### ACTIONS REQUISES
(a) Recopiez à l'identique toutes les lignes du jeu de données CAO.
(b) Poursuivez le chapitre sur la pente glissante du péché à partir de sa dernière phrase.

### ARTICLE
◇ ◇ ◇ ◇

Il est écrit: TA PAROLE EST LA VERITE(Jean 17.17)... cela me suffit !

CHAPITRE VI

TUER SON PÈRE SANS VERSER DE SANG

-------

Genèse 37, 31-35.

1. Une pente glissante.

 Une loi fatale contraint celui qui glisse sur une pente à rouler toujours plus bas et toujours plus vite. Voyez cette charmante fillette. Elle a commis quelque étourderie et la maîtresse d’école l’a gardée en classe après ses compagnes. L’enfant sait que sa mère la punira à son tour, et, pour éviter ce second châtiment, elle ment en affirmant qu’il y avait ce jour-là une leçon supplémentaire à l’école. La mère émet des doutes, la fillette invente de nouveaux prétextes. Par malheur ces mensonges réussissent. Ah ! notre écolière aurait été bien étonnée si on lui avait prédit le matin qu’elle tromperait ainsi une mère tendrement aimée ! Mais elle a mis le pied sur la pente et a été entraînée bien plus bas qu’elle ne le croyait. — Un homme pénètre dans une maison pendant la nuit pour voler. Il veut seulement, se dit-il, s’emparer de quelques objets de première nécessité, qui ne manqueront même pas au riche propriétaire. Mais celui-ci survient, une lutte s’engage, le voleur devient un meurtrier ! Il n’aurait jamais cru la chose possible, cependant elle est arrivée.

Il en est ainsi sur la route du péché. Quand la faute est commise, il n’y a qu’un seul moyen de recouvrer sa liberté : se repentir sincèrement et rompre avec le péché. Pour cela, une franche confession est indispensable. Si la petite fille dont nous parlions avait jeté les bras autour du cou de sa mère en avouant sa faute, elle aurait évité de grands malheurs. Le voleur pouvait aussi par son aveu éviter de nouveaux crimes. Les fils de Jacob songèrent-ils seulement, sous l’empire de leur passion déchaînée, à l’écroulement du bonheur de leur vieux père ? Leur but n’était pas de lui faire de la peine ; la piété filiale n’était pas éteinte dans leurs coeurs. Le respect pour les cheveux blancs est une vertu que nous trouvons plus souvent de nos jours chez les juifs que dans la plupart des familles soi-disant chrétiennes.

◇ ◇ ◇ ◇

### LISTE DES DONNÉES

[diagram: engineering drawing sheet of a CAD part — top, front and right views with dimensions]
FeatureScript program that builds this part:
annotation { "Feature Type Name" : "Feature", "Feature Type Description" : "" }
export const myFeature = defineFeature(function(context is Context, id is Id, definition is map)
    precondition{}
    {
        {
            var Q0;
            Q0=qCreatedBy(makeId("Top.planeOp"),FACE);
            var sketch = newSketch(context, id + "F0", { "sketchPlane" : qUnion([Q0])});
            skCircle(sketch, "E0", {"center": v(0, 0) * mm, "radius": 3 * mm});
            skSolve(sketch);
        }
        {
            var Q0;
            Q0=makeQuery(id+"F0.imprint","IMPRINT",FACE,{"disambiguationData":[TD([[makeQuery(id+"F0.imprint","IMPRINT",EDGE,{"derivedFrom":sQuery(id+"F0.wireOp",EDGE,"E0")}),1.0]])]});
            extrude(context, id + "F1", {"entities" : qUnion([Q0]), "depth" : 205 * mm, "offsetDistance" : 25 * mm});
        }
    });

◇ ◇ ◇ ◇

### RÉPONSES ATTENDUES
(a)
[diagram: engineering drawing sheet of a CAD part — top, front and right views with dimensions]
FeatureScript program that builds this part:
annotation { "Feature Type Name" : "Feature", "Feature Type Description" : "" }
export const myFeature = defineFeature(function(context is Context, id is Id, definition is map)
    precondition{}
    {
        {
            var Q0;
            Q0=qCreatedBy(makeId("Top.planeOp"),FACE);
            var sketch = newSketch(context, id + "F0", { "sketchPlane" : qUnion([Q0])});
            skCircle(sketch, "E0", {"center": v(0, 0) * mm, "radius": 3 * mm});
            skSolve(sketch);
        }
        {
            var Q0;
            Q0=makeQuery(id+"F0.imprint","IMPRINT",FACE,{"disambiguationData":[TD([[makeQuery(id+"F0.imprint","IMPRINT",EDGE,{"derivedFrom":sQuery(id+"F0.wireOp",EDGE,"E0")}),1.0]])]});
            extrude(context, id + "F1", {"entities" : qUnion([Q0]), "depth" : 205 * mm, "offsetDistance" : 25 * mm});
        }
    });

(b)
Lorsque Ruben s’écria : "L’enfant n’y est plus et moi où irai-je ?" la question se pose brûlante : "Que dira notre père ? Comment expliquerons-nous l’absence de Joseph ?" — Maintenant ils sont obligés, contre leur gré, de commettre un nouveau crime ; ils sont contraints de devenir des parricides ; car ils tuent le coeur de leur père. Lorsqu’Israël, vingt-deux ans plus tard, apprend que Joseph vit encore, lorsqu’enfin il croit la nouvelle incroyable, alors. "l’esprit de Jacob se ranima". est-il écrit ; il était donc mort auparavant ; l’amour, la joie, l’espérance avaient été anéantis. Schiller a dit un mot bien vrai : "Le châtiment de celui qui commet une mauvaise action est d’être contraint d’en commettre une nouvelle". Chacun pourrait trouver dans sa propre vie le commentaire de ces paroles. Cependant je retire l’expression "être contraint". Une franche confession aurait beaucoup allège le chagrin du vieillard.


2. Devons-nous confesser ou cacher nos fautes ?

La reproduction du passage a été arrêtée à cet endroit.